EXERCISE DIRECTIONS: Restate all the data exactly, so that each line is the same as before.

[Opening MATERIAL SUPPLIED section]

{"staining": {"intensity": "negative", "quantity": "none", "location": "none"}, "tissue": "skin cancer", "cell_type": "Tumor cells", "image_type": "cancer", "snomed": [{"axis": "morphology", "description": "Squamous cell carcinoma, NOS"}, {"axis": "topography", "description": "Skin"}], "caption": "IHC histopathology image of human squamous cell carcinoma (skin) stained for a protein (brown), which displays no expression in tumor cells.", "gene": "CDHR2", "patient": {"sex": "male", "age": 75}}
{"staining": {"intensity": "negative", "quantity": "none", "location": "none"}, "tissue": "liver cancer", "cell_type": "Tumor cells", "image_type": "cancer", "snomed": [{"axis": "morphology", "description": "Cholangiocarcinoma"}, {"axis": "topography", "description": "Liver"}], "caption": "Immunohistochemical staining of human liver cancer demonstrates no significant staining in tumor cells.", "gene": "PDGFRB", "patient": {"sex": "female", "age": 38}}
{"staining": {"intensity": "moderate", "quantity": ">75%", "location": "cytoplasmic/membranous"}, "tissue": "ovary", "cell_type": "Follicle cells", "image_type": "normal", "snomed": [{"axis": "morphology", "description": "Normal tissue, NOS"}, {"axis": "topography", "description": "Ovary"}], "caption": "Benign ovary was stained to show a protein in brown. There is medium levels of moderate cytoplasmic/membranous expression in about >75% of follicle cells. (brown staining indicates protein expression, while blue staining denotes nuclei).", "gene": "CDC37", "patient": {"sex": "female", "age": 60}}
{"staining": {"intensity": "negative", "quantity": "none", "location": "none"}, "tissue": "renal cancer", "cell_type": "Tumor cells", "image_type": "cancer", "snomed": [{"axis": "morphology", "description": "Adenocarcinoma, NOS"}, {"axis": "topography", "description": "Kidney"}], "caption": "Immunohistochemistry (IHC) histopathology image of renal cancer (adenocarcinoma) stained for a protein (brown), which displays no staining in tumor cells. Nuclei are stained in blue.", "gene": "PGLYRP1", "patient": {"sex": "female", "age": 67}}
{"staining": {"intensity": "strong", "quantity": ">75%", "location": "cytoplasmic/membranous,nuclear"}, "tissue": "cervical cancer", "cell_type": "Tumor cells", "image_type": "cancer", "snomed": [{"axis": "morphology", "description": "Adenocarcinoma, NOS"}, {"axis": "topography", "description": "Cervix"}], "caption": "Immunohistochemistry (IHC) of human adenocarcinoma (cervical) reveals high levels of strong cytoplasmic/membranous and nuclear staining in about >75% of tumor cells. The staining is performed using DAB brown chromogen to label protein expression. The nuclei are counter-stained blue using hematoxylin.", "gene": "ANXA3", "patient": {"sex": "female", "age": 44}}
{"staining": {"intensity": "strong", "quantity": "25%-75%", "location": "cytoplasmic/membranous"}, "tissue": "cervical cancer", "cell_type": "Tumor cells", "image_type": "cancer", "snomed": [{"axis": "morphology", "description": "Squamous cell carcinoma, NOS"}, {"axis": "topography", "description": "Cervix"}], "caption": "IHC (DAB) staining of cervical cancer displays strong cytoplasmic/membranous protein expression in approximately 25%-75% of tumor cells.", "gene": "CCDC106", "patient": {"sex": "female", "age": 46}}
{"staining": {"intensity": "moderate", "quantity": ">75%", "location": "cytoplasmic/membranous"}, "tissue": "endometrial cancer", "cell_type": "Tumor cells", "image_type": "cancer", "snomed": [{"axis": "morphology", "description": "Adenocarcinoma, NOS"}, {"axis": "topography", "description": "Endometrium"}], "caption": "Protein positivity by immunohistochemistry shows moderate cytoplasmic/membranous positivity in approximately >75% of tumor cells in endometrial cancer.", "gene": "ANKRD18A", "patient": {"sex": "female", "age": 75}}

[Closing MATERIAL SUPPLIED section]

YOUR RESPONSE:
{"staining": {"intensity": "negative", "quantity": "none", "location": "none"}, "tissue": "skin cancer", "cell_type": "Tumor cells", "image_type": "cancer", "snomed": [{"axis": "morphology", "description": "Squamous cell carcinoma, NOS"}, {"axis": "topography", "description": "Skin"}], "caption": "IHC histopathology image of human squamous cell carcinoma (skin) stained for a protein (brown), which displays no expression in tumor cells.", "gene": "CDHR2", "patient": {"sex": "male", "age": 75}}
{"staining": {"intensity": "negative", "quantity": "none", "location": "none"}, "tissue": "liver cancer", "cell_type": "Tumor cells", "image_type": "cancer", "snomed": [{"axis": "morphology", "description": "Cholangiocarcinoma"}, {"axis": "topography", "description": "Liver"}], "caption": "Immunohistochemical staining of human liver cancer demonstrates no significant staining in tumor cells.", "gene": "PDGFRB", "patient": {"sex": "female", "age": 38}}
{"staining": {"intensity": "moderate", "quantity": ">75%", "location": "cytoplasmic/membranous"}, "tissue": "ovary", "cell_type": "Follicle cells", "image_type": "normal", "snomed": [{"axis": "morphology", "description": "Normal tissue, NOS"}, {"axis": "topography", "description": "Ovary"}], "caption": "Benign ovary was stained to show a protein in brown. There is medium levels of moderate cytoplasmic/membranous expression in about >75% of follicle cells. (brown staining indicates protein expression, while blue staining denotes nuclei).", "gene": "CDC37", "patient": {"sex": "female", "age": 60}}
{"staining": {"intensity": "negative", "quantity": "none", "location": "none"}, "tissue": "renal cancer", "cell_type": "Tumor cells", "image_type": "cancer", "snomed": [{"axis": "morphology", "description": "Adenocarcinoma, NOS"}, {"axis": "topography", "description": "Kidney"}], "caption": "Immunohistochemistry (IHC) histopathology image of renal cancer (adenocarcinoma) stained for a protein (brown), which displays no staining in tumor cells. Nuclei are stained in blue.", "gene": "PGLYRP1", "patient": {"sex": "female", "age": 67}}
{"staining": {"intensity": "strong", "quantity": ">75%", "location": "cytoplasmic/membranous,nuclear"}, "tissue": "cervical cancer", "cell_type": "Tumor cells", "image_type": "cancer", "snomed": [{"axis": "morphology", "description": "Adenocarcinoma, NOS"}, {"axis": "topography", "description": "Cervix"}], "caption": "Immunohistochemistry (IHC) of human adenocarcinoma (cervical) reveals high levels of strong cytoplasmic/membranous and nuclear staining in about >75% of tumor cells. The staining is performed using DAB brown chromogen to label protein expression. The nuclei are counter-stained blue using hematoxylin.", "gene": "ANXA3", "patient": {"sex": "female", "age": 44}}
{"staining": {"intensity": "strong", "quantity": "25%-75%", "location": "cytoplasmic/membranous"}, "tissue": "cervical cancer", "cell_type": "Tumor cells", "image_type": "cancer", "snomed": [{"axis": "morphology", "description": "Squamous cell carcinoma, NOS"}, {"axis": "topography", "description": "Cervix"}], "caption": "IHC (DAB) staining of cervical cancer displays strong cytoplasmic/membranous protein expression in approximately 25%-75% of tumor cells.", "gene": "CCDC106", "patient": {"sex": "female", "age": 46}}
{"staining": {"intensity": "moderate", "quantity": ">75%", "location": "cytoplasmic/membranous"}, "tissue": "endometrial cancer", "cell_type": "Tumor cells", "image_type": "cancer", "snomed": [{"axis": "morphology", "description": "Adenocarcinoma, NOS"}, {"axis": "topography", "description": "Endometrium"}], "caption": "Protein positivity by immunohistochemistry shows moderate cytoplasmic/membranous positivity in approximately >75% of tumor cells in endometrial cancer.", "gene": "ANKRD18A", "patient": {"sex": "female", "age": 75}}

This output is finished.